Combine this piece of the hermeneutic puzzle with another piece regarding the most common method of burial back then (viz., burial in the ground), and your notion of metaphor--perhaps, more strictly, analogy--begins to make sense. I cite your sentence,
"Or does . . . [John 12:24] just present that image metaphorically because . . . [the grain of wheat] is buried in the ground?"
In other words, what Jesus was saying to his audience was this:
"As long as a grain of wheat keeps on being a kernel in the head of a stalk of wheat, it remains just that: a lone kernel of wheat among many such kernels. Only when it is detached from the head and buried into the ground by a farmer does it have a chance of producing more grain."
In like manner, Jesus is saying,
"If you want to be productive in my kingdom, you must die to yourself. Only when you do that will you have the opportunity to be fruitful in my kingdom. Moreover, you have me as an example. I was equal to God, but I did not count my equality something to be grasped and held onto; rather, I emptied--died to--myself by taking the form of a bond-servant and being made in the likeness of men. In other words, I humbled myself by becoming obedient to the Father, even though by doing so I was writing my own death sentence."

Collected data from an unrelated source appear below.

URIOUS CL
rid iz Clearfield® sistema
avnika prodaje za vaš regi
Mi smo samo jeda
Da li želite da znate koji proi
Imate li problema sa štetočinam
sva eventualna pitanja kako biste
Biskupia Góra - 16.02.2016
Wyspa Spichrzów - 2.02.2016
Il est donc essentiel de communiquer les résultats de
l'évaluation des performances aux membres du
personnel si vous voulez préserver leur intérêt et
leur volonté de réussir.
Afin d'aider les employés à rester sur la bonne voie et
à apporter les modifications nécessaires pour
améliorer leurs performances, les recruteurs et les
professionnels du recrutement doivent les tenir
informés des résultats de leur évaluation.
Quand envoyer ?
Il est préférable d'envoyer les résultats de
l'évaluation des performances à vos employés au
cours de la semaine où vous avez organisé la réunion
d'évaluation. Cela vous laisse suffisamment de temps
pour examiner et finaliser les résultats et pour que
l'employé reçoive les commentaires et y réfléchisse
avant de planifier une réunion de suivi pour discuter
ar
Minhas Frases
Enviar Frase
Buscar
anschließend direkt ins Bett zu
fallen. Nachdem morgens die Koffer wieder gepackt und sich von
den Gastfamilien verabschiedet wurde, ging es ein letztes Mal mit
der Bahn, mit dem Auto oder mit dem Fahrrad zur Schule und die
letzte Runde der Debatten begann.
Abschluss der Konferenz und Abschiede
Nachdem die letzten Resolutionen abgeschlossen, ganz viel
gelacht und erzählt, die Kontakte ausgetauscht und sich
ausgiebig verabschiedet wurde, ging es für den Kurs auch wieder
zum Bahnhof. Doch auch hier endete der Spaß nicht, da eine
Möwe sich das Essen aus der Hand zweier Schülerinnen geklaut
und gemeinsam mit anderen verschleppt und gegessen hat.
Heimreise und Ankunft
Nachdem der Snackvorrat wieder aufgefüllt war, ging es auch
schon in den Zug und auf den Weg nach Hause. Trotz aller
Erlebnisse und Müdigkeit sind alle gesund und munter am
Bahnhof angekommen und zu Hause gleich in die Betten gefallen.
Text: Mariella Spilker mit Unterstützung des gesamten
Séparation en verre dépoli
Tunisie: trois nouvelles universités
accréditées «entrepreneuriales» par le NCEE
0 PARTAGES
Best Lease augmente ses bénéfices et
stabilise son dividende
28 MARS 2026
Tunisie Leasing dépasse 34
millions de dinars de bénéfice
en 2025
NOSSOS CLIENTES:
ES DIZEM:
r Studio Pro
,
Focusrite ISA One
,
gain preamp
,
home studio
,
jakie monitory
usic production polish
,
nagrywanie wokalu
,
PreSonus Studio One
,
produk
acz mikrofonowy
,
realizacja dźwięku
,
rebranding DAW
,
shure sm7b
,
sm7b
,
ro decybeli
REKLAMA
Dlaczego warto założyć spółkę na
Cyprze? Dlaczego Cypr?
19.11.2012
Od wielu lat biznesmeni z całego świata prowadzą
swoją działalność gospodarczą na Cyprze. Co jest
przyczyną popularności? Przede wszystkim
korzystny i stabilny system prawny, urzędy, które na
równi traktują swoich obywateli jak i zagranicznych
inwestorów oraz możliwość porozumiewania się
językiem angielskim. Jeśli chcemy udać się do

I just paraphrased liberally the kenosis (the "self-emptying") passage in Philippians chapter 2, especially vv.6-11. In effect, Jesus was also saying,
"I am willing to die to myself because one day the Father will reward me by exalting me and bestowing on me a name above all names, so that at my name every knee will bow and every tongue confess that I am Lord. Then my Father will be glorified."
For Jesus, there was nothing pleasant about dying to himself, and his prayer in the Garden of Gethsemane tells us he would rather have had the bitter cup of Calvary taken from him. Jesus, however,
"for the joy set before him, endured the cross, despising the shame, and . . . [is now seated] at the right hand of the throne of God" (Hebrews 12:2 NASV Updated).
What Jesus was saying to his audience in John 12 was that only when you die to yourself, refusing to live life autonomously but in service to me and others, will you be amply rewarded in eternity.